Start of EXTRACTED DATA

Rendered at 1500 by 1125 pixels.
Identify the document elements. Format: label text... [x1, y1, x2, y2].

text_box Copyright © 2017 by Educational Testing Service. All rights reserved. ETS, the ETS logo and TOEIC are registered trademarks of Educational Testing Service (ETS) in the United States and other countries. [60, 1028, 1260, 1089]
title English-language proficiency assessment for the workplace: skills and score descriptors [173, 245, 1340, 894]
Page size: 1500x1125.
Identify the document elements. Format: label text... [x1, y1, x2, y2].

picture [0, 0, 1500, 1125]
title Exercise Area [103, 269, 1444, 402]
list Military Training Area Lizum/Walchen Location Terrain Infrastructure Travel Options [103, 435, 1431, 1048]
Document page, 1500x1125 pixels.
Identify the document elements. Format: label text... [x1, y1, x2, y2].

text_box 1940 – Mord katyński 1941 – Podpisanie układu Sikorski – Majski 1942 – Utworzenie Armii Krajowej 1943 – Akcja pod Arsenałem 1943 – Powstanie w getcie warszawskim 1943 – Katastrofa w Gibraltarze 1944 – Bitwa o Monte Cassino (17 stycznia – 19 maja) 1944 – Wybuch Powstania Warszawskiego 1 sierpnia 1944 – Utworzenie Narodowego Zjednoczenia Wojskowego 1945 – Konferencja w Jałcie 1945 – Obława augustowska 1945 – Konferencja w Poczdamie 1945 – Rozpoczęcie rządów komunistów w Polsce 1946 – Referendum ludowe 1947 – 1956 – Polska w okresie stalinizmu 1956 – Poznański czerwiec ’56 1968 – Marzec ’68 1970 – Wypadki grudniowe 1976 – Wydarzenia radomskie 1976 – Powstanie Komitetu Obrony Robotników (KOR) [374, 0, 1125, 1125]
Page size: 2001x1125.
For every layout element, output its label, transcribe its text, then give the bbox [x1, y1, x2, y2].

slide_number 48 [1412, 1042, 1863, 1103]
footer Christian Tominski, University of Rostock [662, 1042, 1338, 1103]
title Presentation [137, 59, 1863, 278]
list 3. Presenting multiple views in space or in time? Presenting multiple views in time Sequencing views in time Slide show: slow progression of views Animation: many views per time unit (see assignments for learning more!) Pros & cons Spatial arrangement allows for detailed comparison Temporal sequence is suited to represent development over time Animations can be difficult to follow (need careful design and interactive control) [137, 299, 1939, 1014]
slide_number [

End of EXTRACTED DATA

THE TASK ▸ Give a verbatim copy of the material above.

TASK RESULT ▸
Rendered at 1500 by 1125 pixels.
Identify the document elements. Format: label text... [x1, y1, x2, y2].

text_box Copyright © 2017 by Educational Testing Service. All rights reserved. ETS, the ETS logo and TOEIC are registered trademarks of Educational Testing Service (ETS) in the United States and other countries. [60, 1028, 1260, 1089]
title English-language proficiency assessment for the workplace: skills and score descriptors [173, 245, 1340, 894]
Page size: 1500x1125.
Identify the document elements. Format: label text... [x1, y1, x2, y2].

picture [0, 0, 1500, 1125]
title Exercise Area [103, 269, 1444, 402]
list Military Training Area Lizum/Walchen Location Terrain Infrastructure Travel Options [103, 435, 1431, 1048]
Document page, 1500x1125 pixels.
Identify the document elements. Format: label text... [x1, y1, x2, y2].

text_box 1940 – Mord katyński 1941 – Podpisanie układu Sikorski – Majski 1942 – Utworzenie Armii Krajowej 1943 – Akcja pod Arsenałem 1943 – Powstanie w getcie warszawskim 1943 – Katastrofa w Gibraltarze 1944 – Bitwa o Monte Cassino (17 stycznia – 19 maja) 1944 – Wybuch Powstania Warszawskiego 1 sierpnia 1944 – Utworzenie Narodowego Zjednoczenia Wojskowego 1945 – Konferencja w Jałcie 1945 – Obława augustowska 1945 – Konferencja w Poczdamie 1945 – Rozpoczęcie rządów komunistów w Polsce 1946 – Referendum ludowe 1947 – 1956 – Polska w okresie stalinizmu 1956 – Poznański czerwiec ’56 1968 – Marzec ’68 1970 – Wypadki grudniowe 1976 – Wydarzenia radomskie 1976 – Powstanie Komitetu Obrony Robotników (KOR) [374, 0, 1125, 1125]
Page size: 2001x1125.
For every layout element, output its label, transcribe its text, then give the bbox [x1, y1, x2, y2].

slide_number 48 [1412, 1042, 1863, 1103]
footer Christian Tominski, University of Rostock [662, 1042, 1338, 1103]
title Presentation [137, 59, 1863, 278]
list 3. Presenting multiple views in space or in time? Presenting multiple views in time Sequencing views in time Slide show: slow progression of views Animation: many views per time unit (see assignments for learning more!) Pros & cons Spatial arrangement allows for detailed comparison Temporal sequence is suited to represent development over time Animations can be difficult to follow (need careful design and interactive control) [137, 299, 1939, 1014]
slide_number [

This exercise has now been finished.